En “Todos Santos, Día de Muertos”, Paz indaga la fiesta como instancia catártica en la que el mexicano sale de su hermetismo y se abre con desenfreno al mundo, en un acto de comunión con el otro que suspende, por un instante, su soledad. En las fiestas el mexicano se esconde bajo un disfraz que, paradójicamente, revela su verdadero ser, “arroja su máscara de carne […] y, vestido de colorines, se esconde en una careta, que lo libera de sí mismo” (p.46). La fiesta es una ruptura con las formas y, en este sentido, constituye para Paz una revuelta contra el orden establecido que oprime al mexicano. Por eso, la fiesta implica un estallido en todas direcciones. No es solo alegría y desmadre; es también lamento y violencia. La fiesta pone en cuestión a la sociedad, pero al mismo tiempo la afirma como fuente de energía y creación.

Sobre el ejercicio =
¿Concuerdan con el texto sobre la fiesta estas afirmaciones? Contesta sí o no a cada una y cita literalmente las palabras del texto que lo deciden.
1. El disfraz que el mexicano usa en las fiestas oculta su verdadero ser.
2. La fiesta no es únicamente alegría.
3. Según Paz, la fiesta cuestiona a la sociedad sin afirmarla.

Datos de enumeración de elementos
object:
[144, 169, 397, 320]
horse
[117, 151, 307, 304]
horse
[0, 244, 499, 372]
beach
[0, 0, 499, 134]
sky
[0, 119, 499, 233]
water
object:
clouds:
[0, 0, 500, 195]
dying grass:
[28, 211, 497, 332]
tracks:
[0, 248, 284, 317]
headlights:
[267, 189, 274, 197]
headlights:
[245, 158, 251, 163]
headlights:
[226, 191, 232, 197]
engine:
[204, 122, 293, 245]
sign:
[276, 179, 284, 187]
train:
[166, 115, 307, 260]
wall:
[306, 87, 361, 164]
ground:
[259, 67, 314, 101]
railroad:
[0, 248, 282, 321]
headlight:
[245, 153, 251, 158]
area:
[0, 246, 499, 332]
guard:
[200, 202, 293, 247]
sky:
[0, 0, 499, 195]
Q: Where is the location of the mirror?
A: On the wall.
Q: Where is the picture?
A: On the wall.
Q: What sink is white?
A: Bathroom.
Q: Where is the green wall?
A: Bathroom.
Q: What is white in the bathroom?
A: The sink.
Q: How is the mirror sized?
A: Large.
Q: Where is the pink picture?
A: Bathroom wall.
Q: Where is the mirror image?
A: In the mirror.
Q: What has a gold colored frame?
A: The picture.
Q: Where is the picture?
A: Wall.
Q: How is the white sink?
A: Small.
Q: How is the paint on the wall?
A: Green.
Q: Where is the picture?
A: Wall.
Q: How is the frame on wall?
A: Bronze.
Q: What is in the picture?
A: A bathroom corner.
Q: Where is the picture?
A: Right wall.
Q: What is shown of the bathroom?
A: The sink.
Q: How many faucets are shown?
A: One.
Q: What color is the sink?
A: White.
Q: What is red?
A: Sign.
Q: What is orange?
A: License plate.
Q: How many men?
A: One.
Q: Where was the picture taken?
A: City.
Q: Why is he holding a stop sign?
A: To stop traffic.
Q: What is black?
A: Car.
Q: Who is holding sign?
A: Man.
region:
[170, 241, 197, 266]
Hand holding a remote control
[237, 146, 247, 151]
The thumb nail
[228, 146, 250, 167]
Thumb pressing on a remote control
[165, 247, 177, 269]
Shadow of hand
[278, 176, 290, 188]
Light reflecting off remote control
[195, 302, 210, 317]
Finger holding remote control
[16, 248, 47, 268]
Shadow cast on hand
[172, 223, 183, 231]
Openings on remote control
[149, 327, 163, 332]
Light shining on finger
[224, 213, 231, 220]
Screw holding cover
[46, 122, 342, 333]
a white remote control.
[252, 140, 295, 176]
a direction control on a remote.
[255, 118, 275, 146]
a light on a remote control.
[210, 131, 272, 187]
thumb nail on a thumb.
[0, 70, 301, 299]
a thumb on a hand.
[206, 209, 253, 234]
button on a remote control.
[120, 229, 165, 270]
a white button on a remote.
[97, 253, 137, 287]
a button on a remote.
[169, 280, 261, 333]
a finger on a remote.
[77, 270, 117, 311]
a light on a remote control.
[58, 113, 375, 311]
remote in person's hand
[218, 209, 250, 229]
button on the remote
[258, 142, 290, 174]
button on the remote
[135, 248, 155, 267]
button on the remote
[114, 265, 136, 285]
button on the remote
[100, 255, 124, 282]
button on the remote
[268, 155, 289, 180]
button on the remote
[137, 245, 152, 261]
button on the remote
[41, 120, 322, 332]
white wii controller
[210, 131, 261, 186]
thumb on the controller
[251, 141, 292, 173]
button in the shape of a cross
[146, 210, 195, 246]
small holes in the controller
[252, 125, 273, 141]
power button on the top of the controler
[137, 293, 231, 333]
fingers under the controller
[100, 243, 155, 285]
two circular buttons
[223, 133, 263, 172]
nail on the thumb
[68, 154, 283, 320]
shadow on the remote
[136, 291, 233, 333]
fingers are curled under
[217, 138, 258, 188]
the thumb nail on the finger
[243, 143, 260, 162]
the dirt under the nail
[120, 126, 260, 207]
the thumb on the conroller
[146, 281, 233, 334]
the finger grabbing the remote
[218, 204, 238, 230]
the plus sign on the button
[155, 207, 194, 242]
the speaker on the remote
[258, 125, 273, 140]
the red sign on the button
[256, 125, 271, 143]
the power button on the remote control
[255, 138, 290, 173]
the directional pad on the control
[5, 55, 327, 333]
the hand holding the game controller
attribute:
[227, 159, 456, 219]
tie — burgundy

...

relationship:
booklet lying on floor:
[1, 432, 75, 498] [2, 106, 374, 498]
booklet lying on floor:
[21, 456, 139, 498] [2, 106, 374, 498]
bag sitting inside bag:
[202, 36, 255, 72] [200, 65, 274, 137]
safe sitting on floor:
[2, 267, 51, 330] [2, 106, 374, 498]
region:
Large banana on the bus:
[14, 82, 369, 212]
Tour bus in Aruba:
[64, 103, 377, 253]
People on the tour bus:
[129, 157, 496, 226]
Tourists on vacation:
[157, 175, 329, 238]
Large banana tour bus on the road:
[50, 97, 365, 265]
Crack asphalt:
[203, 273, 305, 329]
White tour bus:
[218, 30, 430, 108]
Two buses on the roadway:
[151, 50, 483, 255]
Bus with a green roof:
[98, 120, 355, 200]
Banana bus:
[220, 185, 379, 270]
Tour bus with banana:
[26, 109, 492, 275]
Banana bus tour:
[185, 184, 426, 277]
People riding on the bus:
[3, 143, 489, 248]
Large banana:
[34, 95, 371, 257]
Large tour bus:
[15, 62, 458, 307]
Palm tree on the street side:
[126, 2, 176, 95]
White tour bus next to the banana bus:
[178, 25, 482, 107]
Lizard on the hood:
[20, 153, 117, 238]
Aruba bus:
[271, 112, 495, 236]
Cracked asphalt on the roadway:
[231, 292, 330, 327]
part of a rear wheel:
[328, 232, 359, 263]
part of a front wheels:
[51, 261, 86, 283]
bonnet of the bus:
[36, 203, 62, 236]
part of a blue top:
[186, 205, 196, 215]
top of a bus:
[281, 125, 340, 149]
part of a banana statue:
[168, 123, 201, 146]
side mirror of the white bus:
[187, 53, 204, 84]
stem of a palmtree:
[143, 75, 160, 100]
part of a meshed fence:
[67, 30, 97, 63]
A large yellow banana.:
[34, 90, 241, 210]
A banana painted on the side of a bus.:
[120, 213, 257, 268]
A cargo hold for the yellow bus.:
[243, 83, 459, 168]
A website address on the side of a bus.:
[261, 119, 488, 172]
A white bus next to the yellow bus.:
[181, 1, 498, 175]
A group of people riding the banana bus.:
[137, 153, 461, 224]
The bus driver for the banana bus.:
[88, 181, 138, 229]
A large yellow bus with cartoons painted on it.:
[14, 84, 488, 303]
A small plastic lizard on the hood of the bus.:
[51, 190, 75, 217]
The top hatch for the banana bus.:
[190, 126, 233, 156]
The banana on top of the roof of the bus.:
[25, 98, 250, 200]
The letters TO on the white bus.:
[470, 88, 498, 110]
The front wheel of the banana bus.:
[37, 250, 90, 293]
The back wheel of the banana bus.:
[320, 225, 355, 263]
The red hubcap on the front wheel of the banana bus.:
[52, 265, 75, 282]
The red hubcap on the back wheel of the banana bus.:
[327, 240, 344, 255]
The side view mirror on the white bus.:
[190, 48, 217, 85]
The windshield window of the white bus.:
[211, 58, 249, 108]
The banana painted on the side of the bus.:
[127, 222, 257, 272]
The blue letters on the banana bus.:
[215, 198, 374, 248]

==

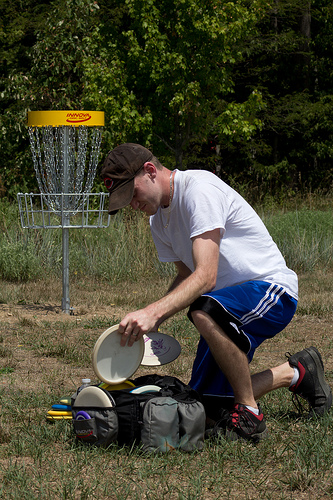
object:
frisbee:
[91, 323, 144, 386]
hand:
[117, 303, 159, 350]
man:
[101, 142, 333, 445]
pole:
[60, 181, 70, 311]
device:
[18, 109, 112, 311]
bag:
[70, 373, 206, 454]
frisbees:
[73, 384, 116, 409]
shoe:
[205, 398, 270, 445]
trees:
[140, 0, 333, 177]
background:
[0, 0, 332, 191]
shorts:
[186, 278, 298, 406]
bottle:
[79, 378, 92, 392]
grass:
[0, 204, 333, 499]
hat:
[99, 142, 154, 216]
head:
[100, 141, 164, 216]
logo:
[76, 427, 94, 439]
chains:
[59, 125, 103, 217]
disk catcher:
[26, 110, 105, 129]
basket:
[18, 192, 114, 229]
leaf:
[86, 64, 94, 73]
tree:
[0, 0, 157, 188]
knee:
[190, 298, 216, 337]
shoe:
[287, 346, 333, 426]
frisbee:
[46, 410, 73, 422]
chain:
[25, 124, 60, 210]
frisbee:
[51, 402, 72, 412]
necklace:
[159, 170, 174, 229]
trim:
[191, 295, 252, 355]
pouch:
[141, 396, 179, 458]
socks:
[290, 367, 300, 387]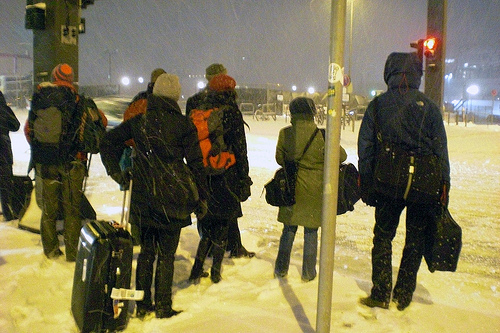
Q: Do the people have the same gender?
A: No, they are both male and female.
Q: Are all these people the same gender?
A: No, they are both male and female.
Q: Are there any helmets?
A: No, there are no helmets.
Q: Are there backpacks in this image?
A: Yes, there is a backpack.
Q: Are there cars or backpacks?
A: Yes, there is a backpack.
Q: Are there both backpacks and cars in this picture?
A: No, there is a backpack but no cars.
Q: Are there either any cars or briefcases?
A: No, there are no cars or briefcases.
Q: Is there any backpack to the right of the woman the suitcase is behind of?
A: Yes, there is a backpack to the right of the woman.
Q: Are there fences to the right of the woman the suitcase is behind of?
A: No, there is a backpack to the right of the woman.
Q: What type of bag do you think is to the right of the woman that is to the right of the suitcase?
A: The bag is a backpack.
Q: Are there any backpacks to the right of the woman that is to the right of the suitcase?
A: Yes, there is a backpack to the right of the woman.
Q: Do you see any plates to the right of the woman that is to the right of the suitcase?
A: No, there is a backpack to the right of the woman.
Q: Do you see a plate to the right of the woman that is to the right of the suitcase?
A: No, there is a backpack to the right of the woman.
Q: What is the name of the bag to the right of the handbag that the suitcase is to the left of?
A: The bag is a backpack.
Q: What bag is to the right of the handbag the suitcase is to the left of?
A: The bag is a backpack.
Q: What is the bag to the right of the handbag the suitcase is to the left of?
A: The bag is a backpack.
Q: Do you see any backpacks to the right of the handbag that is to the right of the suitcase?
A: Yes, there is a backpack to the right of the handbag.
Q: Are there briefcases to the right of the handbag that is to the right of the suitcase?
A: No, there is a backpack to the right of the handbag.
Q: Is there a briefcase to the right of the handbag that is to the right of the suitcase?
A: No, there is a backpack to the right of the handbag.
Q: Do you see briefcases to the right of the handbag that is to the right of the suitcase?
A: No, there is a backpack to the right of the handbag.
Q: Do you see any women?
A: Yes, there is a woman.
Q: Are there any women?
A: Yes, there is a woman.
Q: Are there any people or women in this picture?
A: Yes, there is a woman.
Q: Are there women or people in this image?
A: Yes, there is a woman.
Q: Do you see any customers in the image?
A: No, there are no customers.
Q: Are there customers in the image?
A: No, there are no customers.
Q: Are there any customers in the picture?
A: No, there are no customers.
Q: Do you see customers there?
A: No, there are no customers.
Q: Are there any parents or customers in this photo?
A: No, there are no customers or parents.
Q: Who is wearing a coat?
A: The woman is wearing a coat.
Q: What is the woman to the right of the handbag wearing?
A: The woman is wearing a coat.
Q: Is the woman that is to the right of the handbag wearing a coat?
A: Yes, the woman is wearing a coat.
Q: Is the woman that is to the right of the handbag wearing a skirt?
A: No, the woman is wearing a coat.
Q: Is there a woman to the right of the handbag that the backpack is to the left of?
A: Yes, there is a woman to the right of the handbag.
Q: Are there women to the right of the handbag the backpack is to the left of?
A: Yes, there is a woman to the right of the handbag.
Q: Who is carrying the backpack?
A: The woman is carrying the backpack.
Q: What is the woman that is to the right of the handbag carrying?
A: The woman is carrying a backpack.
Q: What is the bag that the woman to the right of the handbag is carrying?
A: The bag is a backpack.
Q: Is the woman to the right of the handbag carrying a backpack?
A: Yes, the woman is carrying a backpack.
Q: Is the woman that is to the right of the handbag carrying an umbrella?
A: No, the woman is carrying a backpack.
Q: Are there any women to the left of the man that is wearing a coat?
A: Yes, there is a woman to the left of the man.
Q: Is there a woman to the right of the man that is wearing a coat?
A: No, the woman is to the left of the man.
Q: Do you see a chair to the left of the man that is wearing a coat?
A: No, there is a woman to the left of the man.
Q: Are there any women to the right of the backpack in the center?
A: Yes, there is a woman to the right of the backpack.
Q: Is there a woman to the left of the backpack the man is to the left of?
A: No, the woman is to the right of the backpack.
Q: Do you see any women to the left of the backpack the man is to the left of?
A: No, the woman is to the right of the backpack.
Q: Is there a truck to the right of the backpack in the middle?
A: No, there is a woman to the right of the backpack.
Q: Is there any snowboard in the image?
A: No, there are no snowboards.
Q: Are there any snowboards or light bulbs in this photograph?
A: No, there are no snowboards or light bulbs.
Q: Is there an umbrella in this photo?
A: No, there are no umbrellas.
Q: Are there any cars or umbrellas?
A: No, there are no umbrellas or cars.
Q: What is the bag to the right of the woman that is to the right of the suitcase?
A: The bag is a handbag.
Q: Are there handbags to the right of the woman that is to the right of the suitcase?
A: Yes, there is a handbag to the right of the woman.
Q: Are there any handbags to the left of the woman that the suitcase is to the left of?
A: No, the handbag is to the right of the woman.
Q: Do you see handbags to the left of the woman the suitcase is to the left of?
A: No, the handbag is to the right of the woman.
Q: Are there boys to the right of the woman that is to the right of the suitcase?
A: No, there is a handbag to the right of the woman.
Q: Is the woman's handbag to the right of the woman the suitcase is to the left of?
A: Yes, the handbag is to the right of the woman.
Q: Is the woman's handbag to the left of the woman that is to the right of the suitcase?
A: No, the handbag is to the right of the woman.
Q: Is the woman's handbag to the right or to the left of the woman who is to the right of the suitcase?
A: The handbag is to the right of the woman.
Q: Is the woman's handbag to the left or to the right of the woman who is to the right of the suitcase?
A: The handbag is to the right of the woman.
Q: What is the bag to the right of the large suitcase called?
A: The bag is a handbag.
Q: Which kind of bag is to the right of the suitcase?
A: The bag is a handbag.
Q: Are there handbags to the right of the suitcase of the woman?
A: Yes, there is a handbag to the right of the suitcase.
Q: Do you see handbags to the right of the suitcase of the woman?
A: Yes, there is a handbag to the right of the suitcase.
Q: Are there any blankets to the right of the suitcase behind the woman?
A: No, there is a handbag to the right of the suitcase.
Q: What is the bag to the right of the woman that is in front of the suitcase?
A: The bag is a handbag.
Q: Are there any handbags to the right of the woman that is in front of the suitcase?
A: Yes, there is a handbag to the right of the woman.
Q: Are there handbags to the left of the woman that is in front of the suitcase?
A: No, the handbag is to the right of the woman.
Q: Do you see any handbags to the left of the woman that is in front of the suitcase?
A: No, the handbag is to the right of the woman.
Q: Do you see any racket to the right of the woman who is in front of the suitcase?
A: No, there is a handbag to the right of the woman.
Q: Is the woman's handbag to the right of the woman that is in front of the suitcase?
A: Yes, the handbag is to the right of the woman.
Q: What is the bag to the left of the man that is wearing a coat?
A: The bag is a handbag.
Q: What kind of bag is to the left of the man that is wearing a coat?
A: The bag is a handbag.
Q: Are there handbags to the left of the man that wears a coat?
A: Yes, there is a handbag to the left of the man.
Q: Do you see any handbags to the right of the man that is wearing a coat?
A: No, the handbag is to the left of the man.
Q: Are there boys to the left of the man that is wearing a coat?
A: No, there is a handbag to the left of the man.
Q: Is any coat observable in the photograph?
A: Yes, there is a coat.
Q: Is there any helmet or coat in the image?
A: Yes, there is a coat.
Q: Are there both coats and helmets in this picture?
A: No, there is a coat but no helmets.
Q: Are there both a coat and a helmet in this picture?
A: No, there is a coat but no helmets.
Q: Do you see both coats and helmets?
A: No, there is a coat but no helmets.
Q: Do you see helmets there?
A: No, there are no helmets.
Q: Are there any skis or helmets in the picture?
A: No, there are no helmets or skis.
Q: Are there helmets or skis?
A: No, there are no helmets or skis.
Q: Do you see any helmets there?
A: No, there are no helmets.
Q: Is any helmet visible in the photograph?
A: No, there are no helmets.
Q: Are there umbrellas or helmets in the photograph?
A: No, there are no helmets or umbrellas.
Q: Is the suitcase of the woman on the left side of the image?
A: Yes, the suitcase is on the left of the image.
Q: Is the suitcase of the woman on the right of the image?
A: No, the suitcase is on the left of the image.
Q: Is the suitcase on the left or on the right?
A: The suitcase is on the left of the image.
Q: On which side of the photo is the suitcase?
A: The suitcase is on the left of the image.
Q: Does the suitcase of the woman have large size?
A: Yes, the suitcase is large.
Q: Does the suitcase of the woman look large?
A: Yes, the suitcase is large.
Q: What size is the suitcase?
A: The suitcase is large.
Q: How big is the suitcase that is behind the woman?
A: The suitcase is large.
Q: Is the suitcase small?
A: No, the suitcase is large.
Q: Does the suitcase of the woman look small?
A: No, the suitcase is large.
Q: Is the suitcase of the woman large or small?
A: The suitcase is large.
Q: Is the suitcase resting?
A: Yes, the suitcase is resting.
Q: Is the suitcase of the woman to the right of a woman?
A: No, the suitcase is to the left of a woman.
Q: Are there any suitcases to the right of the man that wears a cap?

Respuesta =
1. No: «se esconde bajo un disfraz que, paradójicamente, revela su verdadero ser».
2. Sí: «No es solo alegría y desmadre; es también lamento y violencia».
3. No: «pero al mismo tiempo la afirma como fuente de energía y creación».